The international cricket body was very vigorous in taking action against Pakistan’s Mohammad Amir, Mohammad Asif and Salman Butt when they were found guilty of spot-fixing in England in 2010.
But this time, the ICC not only avoided taking any immediate action but instead backed the Indian board, assuring it of “full support”, and welcomed the steps announced by BCCI to deal with the spot-fixing issue.
Pakistani umpire Asad Rauf became another victim of ICC’s bias when he was stopped from officiating in the Champions Trophy in England following media reports that indicated he was under investigation by Mumbai Police.
Before confirmation of Asad Rauf’s involvement in the spot-fixing the ICC pulled his name from the Champions Trophy on the basis of Indian media’s reports.
The ICC did not mention what the Mumbai Police were reportedly investigating Rauf for, and said it had no further comment to make.
It was not the first case in IPL. The IPL-5 remained in the headlines more due to off-the-ground activities than on-field performances.
In the fifth season, five Indian domestic players were suspended for spot-fixing. Two IPL players, an actress and around 100 other persons were also arrested at a hotel for using drugs.
First, a TV channel caught five players — Shalabh Srivatava, TP Sudhindra, Abhinav Bali, Mohnish Mishra, Amit Yadav — taking bribes for spot-fixing.
BCCI only suspended the involved players and formed an inquiry committee, but no more action was taken.
Australian cricketer Luke Pomersbach was arrested in New Delhi after he sexually assaulted a US woman and then beat her fiancé who tried to save her.
Luke made his IPL debut for Kings XI Punjab. But in 2011, he was bought by the Royal Challengers Bangalore for $50,000.
The most prominent incident of the IPL 2012 was the one that involved Bollywood star and co-owner of Kolkata Knight Riders Shah Rukh Khan. He was banned from entering the Wankhede Stadium, Mumbai, for five years after a scuffle with the stadium’s security staff.

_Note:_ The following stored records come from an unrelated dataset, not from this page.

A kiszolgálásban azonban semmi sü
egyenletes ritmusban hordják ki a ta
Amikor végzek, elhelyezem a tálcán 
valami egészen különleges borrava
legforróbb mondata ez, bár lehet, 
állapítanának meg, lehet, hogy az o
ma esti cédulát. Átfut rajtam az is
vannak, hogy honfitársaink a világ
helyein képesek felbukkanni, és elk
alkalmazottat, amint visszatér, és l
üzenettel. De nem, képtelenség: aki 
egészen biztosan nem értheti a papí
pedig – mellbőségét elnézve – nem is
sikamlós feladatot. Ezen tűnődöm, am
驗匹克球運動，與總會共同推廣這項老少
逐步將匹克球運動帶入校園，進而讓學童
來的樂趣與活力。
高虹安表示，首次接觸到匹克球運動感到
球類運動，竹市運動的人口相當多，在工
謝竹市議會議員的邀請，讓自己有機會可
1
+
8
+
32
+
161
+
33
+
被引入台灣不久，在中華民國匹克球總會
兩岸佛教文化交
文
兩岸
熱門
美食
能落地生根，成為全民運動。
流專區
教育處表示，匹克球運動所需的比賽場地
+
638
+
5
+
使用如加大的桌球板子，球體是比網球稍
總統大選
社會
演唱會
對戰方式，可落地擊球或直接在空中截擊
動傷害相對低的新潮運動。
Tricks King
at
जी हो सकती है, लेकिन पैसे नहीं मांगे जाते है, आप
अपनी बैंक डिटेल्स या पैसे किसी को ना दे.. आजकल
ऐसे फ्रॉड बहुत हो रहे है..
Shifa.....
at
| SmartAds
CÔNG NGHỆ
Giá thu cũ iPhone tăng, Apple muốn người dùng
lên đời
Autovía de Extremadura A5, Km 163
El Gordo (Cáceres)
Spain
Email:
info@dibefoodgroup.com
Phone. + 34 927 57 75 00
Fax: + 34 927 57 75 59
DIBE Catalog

The local authorities alleged that the star was drunk, but SRK denied the charge. The SRK issue became political as Indian West Bengal CM Mamata Banerjee appealed for reconsideration of the decision. SRK is the brand ambassador of her state. SRK again made headlines when he was summoned by the Rajasthan police over a complaint of smoking in public during a match on April 8, 2012, in Jaipur.
Another controversy appeared when former Indian cricketer Kirti Azad sat on a hunger strike with several other people against the way the IPL was being managed — without any transparency and accountability.
On April 25, 2010, BCCI suspended Lalit Modi, the IPL chairman, who conceived the idea of this tournament and made it a huge success, for alleged misappropriation of funds.
A case was filed against him and he was officially banned from participating in the affairs of the Board, the IPL and any other committee of the BCCI.
In September 2011, BCCI’s governing body announced that the IPL franchise Kochi Tuskers Kerala was terminated due to the failure to submit its yearly bank guarantee of Rs156 crores. Ravindra Jadeja was the biggest buy of 2012 season with $2 million. But he was banned from playing in the IPL 2010 for trying to negotiate a contract with another franchise and in turn delaying the signing of his contract with Rajasthan Royals.